Political turbulence, including Prime Minister Keir Starmer’s resignation early in 2026, has had minimal impact on the pound. Underlying yield support has provided ample backing. The Bank of England (BoE) is positioned aggressively relative to its other G7 counterparts, with its key policy rate remaining on hold at 3.75%. CPI in the UK remains above 3% and has proven stubbornly persistent due to continued pressures in energy and service price rises. This, coupled with the steady BoE rate, provides a supportive floor under Sterling relative to its global counterparts. UK economic growth remains in a range around 1.0% to 1.2% per annum.

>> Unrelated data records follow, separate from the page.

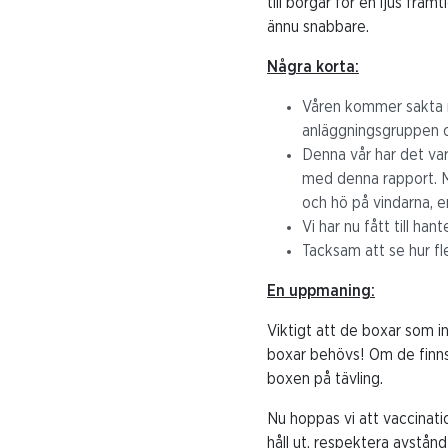
till borgar för en ljus fra
ännu snabbare.
Några korta:
Våren kommer sakta m
anläggningsgruppen o
Denna vår har det var
med denna rapport. Me
och hö på vindarna, 
Vi har nu fått till ha
Tacksam att se hur fle
En uppmaning:
Viktigt att de boxar som i
boxar behövs! Om de finns m
boxen på tävling.
Nu hoppas vi att vaccination
håll ut, respektera avstånd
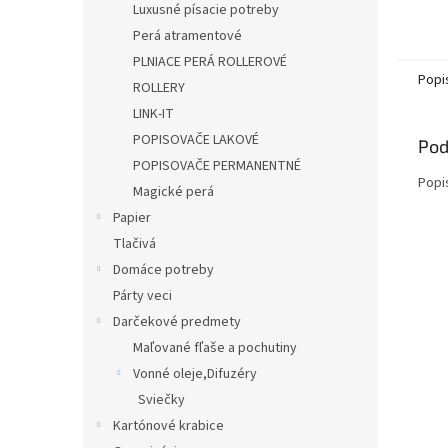
Luxusné písacie potreby
Perá atramentové
PLNIACE PERÁ ROLLEROVÉ
Popi
ROLLERY
LINK-IT
POPISOVAČE LAKOVÉ
Pod
POPISOVAČE PERMANENTNÉ
Popi
Magické perá
Papier
Tlačivá
Domáce potreby
Párty veci
Darčekové predmety
Maľované fľaše a pochutiny
Vonné oleje,Difuzéry
Sviečky
Kartónové krabice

Global Economic Headwinds and Sterling

The British sterling has also rallied amidst inflation concerns from rising energy prices, triggered by Middle East tensions. This has prompted markets to price in aggressive Bank of England rate hikes, with an increased probability of two hikes in 2026, including a September hike. The rise of tensions in the Hormuz also fuels oil price volatility and may keep the higher Fed rate, as higher oil prices raise concerns about inflation, potentially prolonging higher interest rates from the Federal Reserve.

Any downward move of the Greenback will likely be contained as safe-haven flows continue to find support amid escalating tensions between the US and Iran. Iran’s involvement in the Hormuz flare-up escalates oil prices and sparks inflation concerns. According to the CME FedWatch Tool, markets are now pricing in a roughly 50% chance of a Fed rate hike in September.